There's another advantage to using a high level language like python though - since the "source" is now JSON metadata which is decoupled from the code, I can use that metadata to generate other interesting things. For example, I can use python-docx to generate a Word document, for example (which my company requires for documentation tracking). Or, if the metadata is describing HTTP APIs, I can generate an OpenAPI document which can be fed into Swagger UI[1].

[1] https://swagger.io/tools/swagger-ui/


This is really interesting — nice work! Have you published any tooling as OSS or examples? If you haven’t seen it before, the Model Oriented Programming work by Pieter Hintjens is worth looking at.


Not yet. Most of the stuff I've done is internal to my company unfortunately. But just to give you an idea, if I were adding a new configuration parameter to our IoT device, I would add an object to a JSON array that looks like this:

    {
        "name": "backoff_mode",
        "group": "telemetry",
        "description": "We don't want to clog up networks with tons of failing attempts to send home telemetry.
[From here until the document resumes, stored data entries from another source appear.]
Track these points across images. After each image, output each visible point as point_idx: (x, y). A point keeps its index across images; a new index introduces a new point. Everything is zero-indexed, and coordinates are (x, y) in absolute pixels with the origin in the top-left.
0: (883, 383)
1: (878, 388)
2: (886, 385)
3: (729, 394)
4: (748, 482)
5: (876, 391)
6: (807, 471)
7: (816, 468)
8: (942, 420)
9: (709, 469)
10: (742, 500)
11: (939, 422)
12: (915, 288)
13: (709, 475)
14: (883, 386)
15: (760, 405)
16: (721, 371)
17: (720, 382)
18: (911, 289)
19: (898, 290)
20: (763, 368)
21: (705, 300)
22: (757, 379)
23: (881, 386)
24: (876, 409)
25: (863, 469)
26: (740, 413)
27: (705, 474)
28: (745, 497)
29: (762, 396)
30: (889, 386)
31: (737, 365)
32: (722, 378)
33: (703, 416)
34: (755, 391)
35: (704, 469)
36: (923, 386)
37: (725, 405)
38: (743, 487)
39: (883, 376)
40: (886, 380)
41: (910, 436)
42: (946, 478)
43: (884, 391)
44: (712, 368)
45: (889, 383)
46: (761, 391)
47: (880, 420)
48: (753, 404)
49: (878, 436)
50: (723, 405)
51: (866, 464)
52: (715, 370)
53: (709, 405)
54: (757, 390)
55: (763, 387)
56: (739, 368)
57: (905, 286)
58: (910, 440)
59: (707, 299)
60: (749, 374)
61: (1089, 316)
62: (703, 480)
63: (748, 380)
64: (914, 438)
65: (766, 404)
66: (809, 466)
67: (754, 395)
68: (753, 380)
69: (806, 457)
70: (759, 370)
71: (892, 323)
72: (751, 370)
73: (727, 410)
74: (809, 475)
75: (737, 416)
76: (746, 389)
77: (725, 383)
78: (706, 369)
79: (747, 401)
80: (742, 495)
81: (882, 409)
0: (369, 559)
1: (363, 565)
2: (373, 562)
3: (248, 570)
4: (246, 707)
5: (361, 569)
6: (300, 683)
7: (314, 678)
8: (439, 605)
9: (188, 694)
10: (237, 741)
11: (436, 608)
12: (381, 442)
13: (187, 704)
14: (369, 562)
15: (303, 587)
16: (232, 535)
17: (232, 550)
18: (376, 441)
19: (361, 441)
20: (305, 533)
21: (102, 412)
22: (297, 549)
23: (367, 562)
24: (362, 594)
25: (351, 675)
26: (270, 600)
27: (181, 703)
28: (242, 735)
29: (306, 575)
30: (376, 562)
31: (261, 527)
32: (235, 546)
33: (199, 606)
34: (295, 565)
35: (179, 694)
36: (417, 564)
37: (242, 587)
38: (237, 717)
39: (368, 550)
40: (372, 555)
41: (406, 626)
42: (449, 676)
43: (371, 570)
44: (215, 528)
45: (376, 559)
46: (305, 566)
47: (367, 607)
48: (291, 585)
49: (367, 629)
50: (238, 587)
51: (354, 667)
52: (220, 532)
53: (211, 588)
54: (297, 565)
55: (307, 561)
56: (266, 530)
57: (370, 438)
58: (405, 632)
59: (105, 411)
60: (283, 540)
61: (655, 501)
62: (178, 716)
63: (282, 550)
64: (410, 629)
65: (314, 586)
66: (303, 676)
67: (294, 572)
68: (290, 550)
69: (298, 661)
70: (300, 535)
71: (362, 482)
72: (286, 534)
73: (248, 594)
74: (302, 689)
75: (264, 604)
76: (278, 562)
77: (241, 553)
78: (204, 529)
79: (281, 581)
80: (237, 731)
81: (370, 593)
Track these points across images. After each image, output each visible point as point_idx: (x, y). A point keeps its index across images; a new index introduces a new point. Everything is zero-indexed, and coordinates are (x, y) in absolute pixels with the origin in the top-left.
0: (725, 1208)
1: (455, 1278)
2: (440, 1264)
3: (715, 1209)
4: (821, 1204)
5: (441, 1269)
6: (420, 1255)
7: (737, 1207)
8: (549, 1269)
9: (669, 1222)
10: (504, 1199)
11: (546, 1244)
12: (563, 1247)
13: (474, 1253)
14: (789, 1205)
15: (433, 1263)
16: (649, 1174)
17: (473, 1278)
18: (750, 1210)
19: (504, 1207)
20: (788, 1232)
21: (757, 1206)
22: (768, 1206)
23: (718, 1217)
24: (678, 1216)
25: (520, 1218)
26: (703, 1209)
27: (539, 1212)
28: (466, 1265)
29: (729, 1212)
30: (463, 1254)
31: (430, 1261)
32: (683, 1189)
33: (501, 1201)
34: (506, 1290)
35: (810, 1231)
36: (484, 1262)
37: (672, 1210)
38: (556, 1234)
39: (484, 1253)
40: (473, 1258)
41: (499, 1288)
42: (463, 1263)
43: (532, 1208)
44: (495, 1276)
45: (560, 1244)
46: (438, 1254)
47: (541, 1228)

This parameter configures the device to back off attempts according to the specified mode",
        "cpptype": "std::string",
        "enum": ["none", "linear", "exponential"],
        "default_value": "exponential"
    }
At build time, a few things are generated, including a .h file with the following:

    struct telemetry_config {
        ...
        std::string backoff_mode = "exponential"; //Possible values: ["none", "linear", "exponential"]
    };
The boilerplate for getting and setting this parameter is also generated. Thus, just by adding that simple piece of metadata, all the boilerplate and documentation is generated and you as the developer can focus on the actual logic that needs to be implemented regarding this parameter.